National Football League ownership has been pining for an extension of the 16-game format to 18 games for years now. In previous collective bargaining negotiations, the proposal has failed to get even the slightest bit of traction. It has been a non-starter for the National Football League Player’s Association (NFLPA) based on the increased risk of injury it would present.
That clearly has not deterred NFL owners from scheming workarounds for the player safety issues an 18-game schedule would present. Andrew Beaton of the Wall Street Journal reports that NFL team owners are floating the idea of an 18-game schedule where players are limited to playing in only 16 games apiece during each season.
The idea is that each player would essentially have two personal mandatory bye weeks each. These would be scheduled as the team sees most strategically advantageous. This is not unlike what millions of fantasy football players do throughout the season to field a complete starting lineup each week.
Consequently, the proposed idea would present similar pitfalls, only far more exaggerated. Finding a second quarterback to start is difficult enough for 12 teams, much less 32. Are there 64 (would likely need closer to 75-80 due to injuries) quarterbacks of sufficient quality to start NFL games? Who among us doesn’t want to see another matchup like Derek Anderson versus Josh McCown? I’m sure CBS will be thrilled to broadcast that heavyweight tilt.
Do you play your starting quarterback without your premier receiver or vice versa? Do you expose your franchise signal-caller behind reserve offensive tackles needlessly risking major injury? Would teams just treat two games each season as some do regular-season finales once their playoff seeding is clinched? Will these rules give teams an excuse to tank down the stretch for a better draft slot? Would it be fair to charge fans full admission price in any of these scenarios?
What about roster size? The NFL roster crunch is already as restrictive as it can be. Several positions on each squad tend to not have a dedicated reserve. Every front office and coaching staff prioritize guys that can play all three interior line spots, edges that can kick inside in sub packages, safeties that can play both high and low, and linebackers that can fill every role. Not to mention being able to contribute on special teams.
These versatile roles are critical with a 45-man game day dress limit. Are they going to start asking utility players to go full ironman now? Maybe they should work the concessions too.
Of course, there is also the not-so-secret marriage the NFL has with gambling. Not to mention the blurred lines between fantasy and gambling that is daily fantasy. These could all be grossly affected by the 18-game/16-limit format.

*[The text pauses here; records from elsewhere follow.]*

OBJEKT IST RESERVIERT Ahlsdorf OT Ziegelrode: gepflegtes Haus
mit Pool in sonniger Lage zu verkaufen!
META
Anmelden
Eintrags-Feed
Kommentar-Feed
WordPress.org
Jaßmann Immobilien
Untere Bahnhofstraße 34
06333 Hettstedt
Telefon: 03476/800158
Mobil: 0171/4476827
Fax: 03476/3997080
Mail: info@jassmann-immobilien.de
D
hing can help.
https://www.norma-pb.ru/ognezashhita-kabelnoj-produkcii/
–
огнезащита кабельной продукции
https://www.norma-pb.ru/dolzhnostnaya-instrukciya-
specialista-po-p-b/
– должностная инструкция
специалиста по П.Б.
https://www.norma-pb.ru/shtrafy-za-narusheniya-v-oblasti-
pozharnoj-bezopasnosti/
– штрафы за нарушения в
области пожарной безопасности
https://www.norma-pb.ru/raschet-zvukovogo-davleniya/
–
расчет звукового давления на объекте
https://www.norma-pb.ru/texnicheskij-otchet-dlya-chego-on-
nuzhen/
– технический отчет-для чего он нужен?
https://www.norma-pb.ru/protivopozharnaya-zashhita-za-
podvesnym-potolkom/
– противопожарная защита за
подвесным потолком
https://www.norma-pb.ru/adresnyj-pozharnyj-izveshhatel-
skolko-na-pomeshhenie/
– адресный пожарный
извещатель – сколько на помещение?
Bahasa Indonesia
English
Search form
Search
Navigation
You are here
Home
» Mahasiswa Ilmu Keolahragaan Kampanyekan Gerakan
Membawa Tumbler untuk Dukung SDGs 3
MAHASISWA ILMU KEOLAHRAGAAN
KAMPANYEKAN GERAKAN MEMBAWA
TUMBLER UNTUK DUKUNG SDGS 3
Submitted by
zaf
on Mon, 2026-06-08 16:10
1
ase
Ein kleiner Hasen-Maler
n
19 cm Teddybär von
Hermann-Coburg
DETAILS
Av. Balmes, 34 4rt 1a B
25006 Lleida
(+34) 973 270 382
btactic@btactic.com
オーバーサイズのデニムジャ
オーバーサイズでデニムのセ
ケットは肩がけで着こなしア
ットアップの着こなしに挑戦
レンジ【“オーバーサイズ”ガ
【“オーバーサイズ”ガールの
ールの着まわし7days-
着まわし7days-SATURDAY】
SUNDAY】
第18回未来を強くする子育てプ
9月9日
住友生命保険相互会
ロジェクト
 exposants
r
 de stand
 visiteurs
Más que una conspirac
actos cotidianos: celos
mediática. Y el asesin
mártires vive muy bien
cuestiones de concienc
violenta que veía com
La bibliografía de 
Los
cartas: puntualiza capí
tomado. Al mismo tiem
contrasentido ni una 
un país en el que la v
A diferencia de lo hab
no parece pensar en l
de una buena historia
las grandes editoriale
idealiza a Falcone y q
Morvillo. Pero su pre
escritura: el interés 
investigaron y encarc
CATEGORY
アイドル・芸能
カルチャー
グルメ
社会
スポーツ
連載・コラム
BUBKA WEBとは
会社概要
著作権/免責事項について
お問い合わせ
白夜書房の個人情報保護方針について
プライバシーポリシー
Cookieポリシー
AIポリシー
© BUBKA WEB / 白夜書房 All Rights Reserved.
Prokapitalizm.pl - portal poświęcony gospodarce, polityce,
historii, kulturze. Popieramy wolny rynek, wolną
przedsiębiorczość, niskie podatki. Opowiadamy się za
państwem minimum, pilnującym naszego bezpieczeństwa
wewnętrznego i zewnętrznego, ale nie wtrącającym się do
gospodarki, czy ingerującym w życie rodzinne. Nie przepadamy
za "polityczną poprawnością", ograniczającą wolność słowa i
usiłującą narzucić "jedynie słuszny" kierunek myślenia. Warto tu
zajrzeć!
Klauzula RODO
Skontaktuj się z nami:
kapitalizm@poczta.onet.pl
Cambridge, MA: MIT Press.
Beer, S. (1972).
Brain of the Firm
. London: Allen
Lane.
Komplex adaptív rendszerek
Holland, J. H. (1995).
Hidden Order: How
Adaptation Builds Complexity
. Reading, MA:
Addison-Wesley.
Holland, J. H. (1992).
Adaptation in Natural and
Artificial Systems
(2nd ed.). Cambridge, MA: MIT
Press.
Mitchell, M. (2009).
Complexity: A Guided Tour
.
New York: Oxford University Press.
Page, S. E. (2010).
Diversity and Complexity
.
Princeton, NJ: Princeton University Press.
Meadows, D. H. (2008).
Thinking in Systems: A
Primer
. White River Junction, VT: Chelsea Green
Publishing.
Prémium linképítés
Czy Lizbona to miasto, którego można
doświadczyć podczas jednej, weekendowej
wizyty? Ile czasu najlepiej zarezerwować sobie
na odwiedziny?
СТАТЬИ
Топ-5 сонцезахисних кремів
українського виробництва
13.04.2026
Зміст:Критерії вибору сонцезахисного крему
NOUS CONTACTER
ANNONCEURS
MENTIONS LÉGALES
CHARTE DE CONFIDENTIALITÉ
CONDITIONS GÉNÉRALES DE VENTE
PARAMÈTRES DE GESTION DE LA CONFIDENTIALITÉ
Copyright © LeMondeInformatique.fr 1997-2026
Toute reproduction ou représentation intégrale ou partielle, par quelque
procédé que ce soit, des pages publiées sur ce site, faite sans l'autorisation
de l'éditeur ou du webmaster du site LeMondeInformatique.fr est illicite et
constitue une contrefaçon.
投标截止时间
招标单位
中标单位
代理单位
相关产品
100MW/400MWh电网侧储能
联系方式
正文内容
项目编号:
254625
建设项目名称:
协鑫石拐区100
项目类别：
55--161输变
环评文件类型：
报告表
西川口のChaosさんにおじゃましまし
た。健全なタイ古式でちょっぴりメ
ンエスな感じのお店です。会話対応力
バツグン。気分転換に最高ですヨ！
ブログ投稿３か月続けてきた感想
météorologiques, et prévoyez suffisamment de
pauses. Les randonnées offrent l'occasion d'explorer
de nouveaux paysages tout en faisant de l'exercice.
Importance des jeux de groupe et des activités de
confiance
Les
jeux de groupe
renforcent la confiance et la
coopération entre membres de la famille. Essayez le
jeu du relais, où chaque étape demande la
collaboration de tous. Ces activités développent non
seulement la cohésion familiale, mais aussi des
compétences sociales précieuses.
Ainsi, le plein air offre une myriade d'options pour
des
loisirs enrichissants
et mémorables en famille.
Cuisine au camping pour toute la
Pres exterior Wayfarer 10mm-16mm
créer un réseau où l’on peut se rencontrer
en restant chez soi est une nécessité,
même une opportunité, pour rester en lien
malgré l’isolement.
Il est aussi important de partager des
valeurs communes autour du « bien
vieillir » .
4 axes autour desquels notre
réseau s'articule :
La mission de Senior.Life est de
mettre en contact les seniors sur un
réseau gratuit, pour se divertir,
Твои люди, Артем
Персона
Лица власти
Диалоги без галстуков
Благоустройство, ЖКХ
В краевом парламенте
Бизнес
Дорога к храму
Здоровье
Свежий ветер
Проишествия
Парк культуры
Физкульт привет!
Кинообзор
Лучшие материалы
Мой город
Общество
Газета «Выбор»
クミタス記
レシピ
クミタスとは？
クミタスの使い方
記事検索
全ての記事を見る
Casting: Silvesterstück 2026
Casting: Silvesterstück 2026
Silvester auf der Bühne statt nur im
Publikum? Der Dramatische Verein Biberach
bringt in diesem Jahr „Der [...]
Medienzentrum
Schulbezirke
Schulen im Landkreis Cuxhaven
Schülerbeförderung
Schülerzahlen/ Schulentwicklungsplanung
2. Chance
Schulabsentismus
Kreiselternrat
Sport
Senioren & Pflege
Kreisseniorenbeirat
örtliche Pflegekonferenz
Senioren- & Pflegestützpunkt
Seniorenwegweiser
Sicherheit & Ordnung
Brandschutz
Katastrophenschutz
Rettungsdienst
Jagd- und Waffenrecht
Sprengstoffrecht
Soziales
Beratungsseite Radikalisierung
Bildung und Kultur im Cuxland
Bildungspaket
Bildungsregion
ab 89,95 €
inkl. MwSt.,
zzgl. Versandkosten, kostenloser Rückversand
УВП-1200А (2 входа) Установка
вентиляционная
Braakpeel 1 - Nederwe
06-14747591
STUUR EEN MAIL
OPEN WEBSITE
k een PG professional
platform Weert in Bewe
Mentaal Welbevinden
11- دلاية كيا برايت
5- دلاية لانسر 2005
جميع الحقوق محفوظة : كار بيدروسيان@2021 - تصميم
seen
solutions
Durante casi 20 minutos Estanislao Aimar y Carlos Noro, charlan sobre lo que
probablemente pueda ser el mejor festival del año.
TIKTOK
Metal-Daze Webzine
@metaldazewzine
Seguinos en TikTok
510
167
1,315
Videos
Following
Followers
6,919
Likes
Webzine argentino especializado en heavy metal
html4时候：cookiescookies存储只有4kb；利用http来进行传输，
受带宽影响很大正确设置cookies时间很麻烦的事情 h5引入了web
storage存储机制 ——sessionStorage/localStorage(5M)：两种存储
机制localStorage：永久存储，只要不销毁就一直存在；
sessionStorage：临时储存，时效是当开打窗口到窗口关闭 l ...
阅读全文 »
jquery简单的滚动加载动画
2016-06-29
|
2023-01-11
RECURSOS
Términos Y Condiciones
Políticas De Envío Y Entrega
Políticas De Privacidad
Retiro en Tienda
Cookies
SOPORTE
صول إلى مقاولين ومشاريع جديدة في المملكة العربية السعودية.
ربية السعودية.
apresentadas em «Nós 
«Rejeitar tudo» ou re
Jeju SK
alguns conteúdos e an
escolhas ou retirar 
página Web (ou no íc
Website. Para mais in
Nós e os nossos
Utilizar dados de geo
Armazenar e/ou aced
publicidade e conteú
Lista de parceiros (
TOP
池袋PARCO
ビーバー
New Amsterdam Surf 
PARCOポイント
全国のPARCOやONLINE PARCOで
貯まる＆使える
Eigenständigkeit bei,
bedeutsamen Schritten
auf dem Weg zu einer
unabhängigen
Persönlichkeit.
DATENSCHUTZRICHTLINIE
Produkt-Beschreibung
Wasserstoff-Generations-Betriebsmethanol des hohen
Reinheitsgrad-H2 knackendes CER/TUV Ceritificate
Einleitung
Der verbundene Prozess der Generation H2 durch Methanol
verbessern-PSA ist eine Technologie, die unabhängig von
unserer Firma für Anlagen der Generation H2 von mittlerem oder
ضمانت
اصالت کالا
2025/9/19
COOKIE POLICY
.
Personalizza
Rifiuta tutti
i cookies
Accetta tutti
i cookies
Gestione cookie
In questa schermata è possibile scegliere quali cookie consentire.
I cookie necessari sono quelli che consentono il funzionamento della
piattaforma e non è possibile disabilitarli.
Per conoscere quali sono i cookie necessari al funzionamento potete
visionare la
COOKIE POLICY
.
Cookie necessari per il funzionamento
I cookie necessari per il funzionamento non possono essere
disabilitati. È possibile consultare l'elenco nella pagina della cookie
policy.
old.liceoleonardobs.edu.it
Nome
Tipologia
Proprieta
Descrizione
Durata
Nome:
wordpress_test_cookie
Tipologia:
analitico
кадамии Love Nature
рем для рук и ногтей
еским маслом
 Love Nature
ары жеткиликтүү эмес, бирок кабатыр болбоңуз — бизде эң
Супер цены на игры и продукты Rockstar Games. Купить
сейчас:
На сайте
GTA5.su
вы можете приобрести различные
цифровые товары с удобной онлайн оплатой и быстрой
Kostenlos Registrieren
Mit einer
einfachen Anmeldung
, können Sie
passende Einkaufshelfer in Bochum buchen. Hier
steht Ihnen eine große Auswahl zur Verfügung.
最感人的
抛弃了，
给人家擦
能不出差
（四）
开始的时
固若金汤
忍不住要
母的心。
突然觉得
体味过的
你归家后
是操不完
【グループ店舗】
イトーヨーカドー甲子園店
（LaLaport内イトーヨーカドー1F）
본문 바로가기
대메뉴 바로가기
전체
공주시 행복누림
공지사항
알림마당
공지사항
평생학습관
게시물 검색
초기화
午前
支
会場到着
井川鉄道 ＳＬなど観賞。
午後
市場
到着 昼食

Are teams going to have to declare which players will sit days ahead of time as they do with injuries to ensure accurate spreads and lineups? What if the Patriots declare Tom Brady out but then Brian Hoyer gets food poisoning Saturday night? Cancel all of the bets and tell the Patriots’ opponent sorry, they’re getting sandbagged?
The list of potential obstacles is staggering and the lack of any semblance of a developmental league would be prohibitive to personnel-based solutions. Under this Collective Bargaining Agreement, there aren’t enough practice reps for the strenuous personnel needs now, much less a vastly increased developmental and preparational burden.
This weather balloon floated by NFL ownership appears unfeasible without drastic reformations. It would require not only a thorough restructuring of the CBA rules and limitations in place now but also a reimagining of the strategy of NFL football as we know it. And we all know how much football coaches love change.